The Seventh Seal (dir. Ingmar Bergman, 1957)

The Seventh Seal begins with an ethereal rendition of the Latin hymn Dies Irae, playing under a reading from the Book of Revelations:

“And when the Lamb opened the seventh seal, there was silence in heaven about the space of half an hour. And the seven angels who had the seven trumpets prepared themselves to sound.”

There to find the answers hidden behind God’s final seal, dour knight Antonius Block (Max von Sydow) awakens on a stone covered beach, having returned from the Crusades a failure. Ingmar Bergman’s meditation on Death and medieval fantasy thus embarks on a quest of its own, taking in everything from arthouse chin-stroking to Hollywood cliché, with its knight challenging Death to a game of chess. Parodied in everything from Woody Allen’s Love and Death to Bill and Ted’s Bogus Journey, Antonius Block, plays to stall his demise long enough to gain some proof of God or Satan — or at least commit one dignified act before The End.

As for his leads, Bergman leans on one of the oldest and most persistent character combinations in western culture: the questing, idealistic hero (tall, gaunt, easily awestruck), paired with earthy, practical lackey (squat, well fed, ironic). The Don Quixote and Sancho Panza template has endured numberless variations, reversals, and buddy-buddy updates, from Vladimir and Estragon to Ron Burgundy and Brick Tamland. Bergman’s version, with the knight played by the magnetically craggy and prematurely aged Max von Sydow (somehow only 28 at the time) riffs on the idea of the righteous master and his trusty servant, though a rude scowl from the latter indicates an unbridgeable gulf between them at essential moments.

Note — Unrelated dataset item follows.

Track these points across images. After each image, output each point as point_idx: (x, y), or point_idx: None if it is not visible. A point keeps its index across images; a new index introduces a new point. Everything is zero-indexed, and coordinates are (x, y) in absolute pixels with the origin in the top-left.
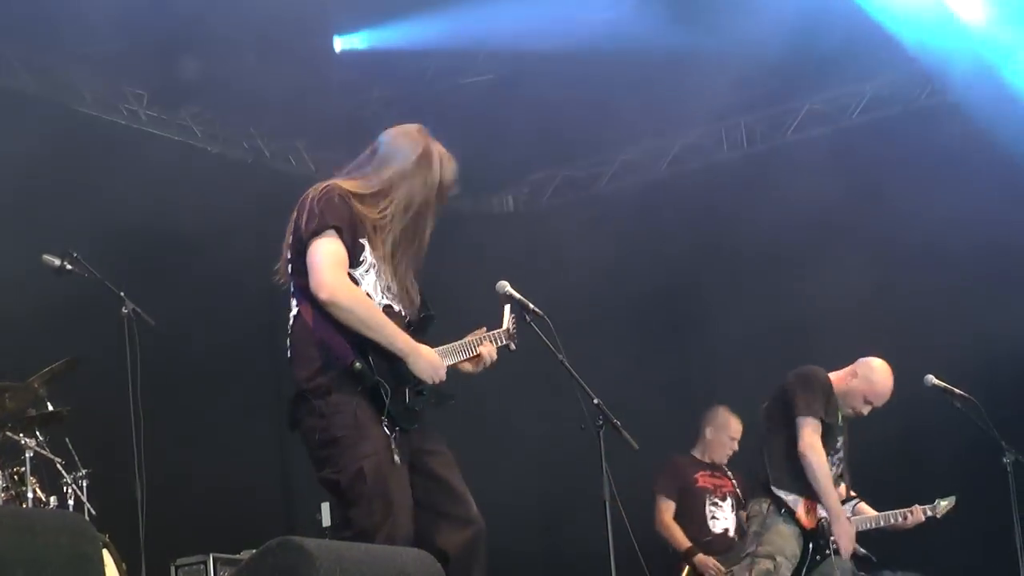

The strangely clueless Death (Bengt Ekerot) certainly faces a workout — playing chess to harvest one soul, sawing down a tree to claim another. Block, the chess man, hopes to win his reprieve from Death by beating him through “a combination of bishop and knight”, meaningful given his personal experience of the combined forces of religion and the military. When Death finally arrives to claim him and his group, only Block blubbers in prayer. In contrast, his servant Jöns manfully insists on his right to wiggle his toes in triumph at his final moment.

Jöns, the caustically plain-speaking singer of bawdy songs, like Panza emerges as stronger than the knight; although secure in his agnosticism, he still feels for his fellow man, contemptuous for both the martial and religious forces that drive his delusional master. In the end, however, Jöns and Block share the same fate, chained hand to hand in the Dance of Death that only Jof the acrobatic fool can see.

Cinematographer Gunnar Fischer’s camerawork tells the story in high-contrast black and white, capturing iconic and much copied compositions; The Seventh Seal’s dialogue and visual rhetoric rely on an omnipresent sense of the theatrical, enlivening Bergman’s often pretentious prose. Grand, soul-searching conflicts — framed with imposing Christian pageantry and ornament, from Death himself to grotesque medieval artwork — contrast with picaresque interludes.

Bergman has his characters pursue his particular brand of introspection, relying on their human experiences to inspire their spiritual curiosity. The movie fiercely addresses itself to the agony of belief, the need to believe in a God who remains silent, mysterious, absent. It is a work of art that grabs believers and unbelievers alike, demanding an acknowledgement, rather than an answer to the most important question: why does anything exist at all? On his journey home to his wife, the knight accumulates a raggle-taggle entourage of strolling players, whose good-natured innocence he seizes on as a hopeful sign of human decency. Elsewhere, it exists in short supply. A corpse-robber turns out to be a lapsed Christian zealot; the squire is revolted to recognise in him the same man whose firebrand oratory inspired them to join the Crusades in the first place. Block abandons his knightly crusade to find himself on a plague-ridden terrain, questioning God, competing with Death for his own mortality. In this most basic plot description, Bergman’s existential hero weighs every potential conflict from his physical environment to the philosophical significance.

Von Sydow portrays Block as a serious man, an idealist asking serious questions to try and make sense of the senselessness death. It is a burden he shoulders alone. Most other characters with speaking roles act as cynical and witty players, in a manner suited more to bouncing around in a screwball comedy than an existential gloomfest. In some ways, The Seventh Seal resembles a picaresque classic like The Canterbury Tales or Don Quixote, with its lecherous theater troupe director, its sensual picnic with a blacksmith’s wife and a song heavily reliant on braying like barnyard animals

Both the film’s ending and the nature of Block’s "significant act" suggest a curious affection on Bergman’s part toward his little holy family. One wonders if the filmmaker favored these characters because they were the lowest of the actors. As Bergman explicitly establishes in one of the film’s finest flashes of mordant humour: being an actor confers no special privileges in the end.